- [Testo del documento]
----

GIANNI DOMENICHINI Vice presidente Croce Rossa Parma resilienti 2020

GIANNI DOMENICHINI · Vice presidente Croce Rossa Parma, 59 anni

“Abbiamo dato tutto quello che potevamo, superando la paura insieme”

Tra i volontari c’era grande stanchezza, ma anche tanta forza alimentata dalla voglia di fare del bene. La scorsa primavera siamo stati travolti dalla rapidissima diffusione del virus. Ricordiamo con commozione il giorno più nero, il 20 marzo 2020, con oltre 170 ricoveri di pazienti Covid a Parma. La primavera era alle porte, ma per noi era ben lontana. Voltandomi indietro, però, vedo con orgoglio un vasto movimento di persone che ha cercato di fare da argine a questo tsunami sanitario. Durante il lockdown sono stati tanti i volontari a disposizione. Come vice presidente della Croce Rossa Parma volevo essere d’esempio, ma restavo sempre con la sensazione di dover fare di più. È difficile parlare di quello che abbiamo provato, ma posso dire che abbiamo dato tutto quello che potevamo, vincendo la paura insieme. Molti dei volontari sono ragazzi giovani e non è stato semplice. Abbiamo però soccorso tutti grazie anche all’Assistenza Pubblica e alla Croce Rossa dell’intera provincia. Nessuno è rimasto solo; poi purtroppo abbiamo assistito anche a tante morti improvvise in ambulanza a causa dei danni del virus. In quarant’anni di Croce Rossa pensavo di avere visto il peggio, ma questo, pur non essendo cruento, era insostenibile. Provate a mettervi nei panni dei familiari di chi viene allontanato e “restituito” dentro a un vaso: è la negazione del lutto, degli affetti e di tutto quel che riguarda il passaggio dalla vita alla morte che dovrebbe essere il più garbato, dolce e silenzioso possibile. In quei casi invece c’era una sirena che arrivava, volontari incappucciati che trasportavano via qualcuno, lasciando solo che guardasse negli occhi i suoi cari. In quei momenti nessuno poteva essere accompagnato, quindi per noi era importante anche dare conforto ai pazienti con delicatezza, rispetto e amore. Il punto poi era proteggerci. Evitare il contagio. Io stesso mi sono ammalato a metà marzo, come mia moglie e mia figlia di 29 anni. Ed è stato difficile perché sapevo che i volontari erano dentro una battaglia alla quale, in quelle settimane, non potevo partecipare.

----

(Record di una raccolta)
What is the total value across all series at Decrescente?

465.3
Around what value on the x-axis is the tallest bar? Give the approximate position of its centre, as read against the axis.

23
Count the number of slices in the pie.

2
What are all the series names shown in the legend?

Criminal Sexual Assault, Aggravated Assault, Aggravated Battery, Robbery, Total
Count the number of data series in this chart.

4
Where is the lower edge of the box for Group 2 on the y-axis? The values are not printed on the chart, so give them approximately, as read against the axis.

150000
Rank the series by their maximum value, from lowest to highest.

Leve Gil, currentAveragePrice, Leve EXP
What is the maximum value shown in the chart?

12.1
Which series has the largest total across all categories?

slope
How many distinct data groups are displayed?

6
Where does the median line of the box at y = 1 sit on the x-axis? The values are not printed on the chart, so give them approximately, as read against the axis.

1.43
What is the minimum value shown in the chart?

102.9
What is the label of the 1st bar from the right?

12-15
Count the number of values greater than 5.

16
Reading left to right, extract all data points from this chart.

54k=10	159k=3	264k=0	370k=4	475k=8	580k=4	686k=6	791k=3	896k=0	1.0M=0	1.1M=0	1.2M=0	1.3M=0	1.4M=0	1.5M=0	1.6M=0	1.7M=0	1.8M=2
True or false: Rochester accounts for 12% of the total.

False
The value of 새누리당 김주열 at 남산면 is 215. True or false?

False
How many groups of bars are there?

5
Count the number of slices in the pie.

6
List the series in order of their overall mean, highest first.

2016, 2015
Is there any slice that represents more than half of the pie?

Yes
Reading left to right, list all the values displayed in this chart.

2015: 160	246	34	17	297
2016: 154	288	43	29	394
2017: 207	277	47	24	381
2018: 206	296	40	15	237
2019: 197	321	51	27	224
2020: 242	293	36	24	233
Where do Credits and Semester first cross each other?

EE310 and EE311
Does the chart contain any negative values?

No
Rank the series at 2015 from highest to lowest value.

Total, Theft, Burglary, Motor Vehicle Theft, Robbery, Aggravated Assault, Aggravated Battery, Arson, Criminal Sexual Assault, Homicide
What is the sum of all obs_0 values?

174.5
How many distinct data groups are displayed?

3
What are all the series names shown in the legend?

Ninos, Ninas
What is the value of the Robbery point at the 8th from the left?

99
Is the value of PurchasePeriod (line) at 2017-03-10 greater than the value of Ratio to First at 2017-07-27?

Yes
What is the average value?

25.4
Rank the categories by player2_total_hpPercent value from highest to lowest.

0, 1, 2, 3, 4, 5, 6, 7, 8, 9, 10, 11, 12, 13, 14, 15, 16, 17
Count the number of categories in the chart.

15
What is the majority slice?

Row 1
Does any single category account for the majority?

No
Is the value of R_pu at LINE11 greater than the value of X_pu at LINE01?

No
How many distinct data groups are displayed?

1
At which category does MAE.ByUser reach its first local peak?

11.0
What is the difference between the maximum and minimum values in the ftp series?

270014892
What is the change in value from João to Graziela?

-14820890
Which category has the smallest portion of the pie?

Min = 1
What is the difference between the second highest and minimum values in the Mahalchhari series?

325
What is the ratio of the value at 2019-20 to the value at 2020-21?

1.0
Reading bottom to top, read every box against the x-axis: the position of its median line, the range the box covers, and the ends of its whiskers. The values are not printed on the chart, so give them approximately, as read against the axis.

----

- [Il compito]
Per favore, elenca tutte le persone che il testo sulla Croce Rossa di Parma indica come ammalate.

- [Soluzione]
Gianni Domenichini, sua moglie e sua figlia di 29 anni.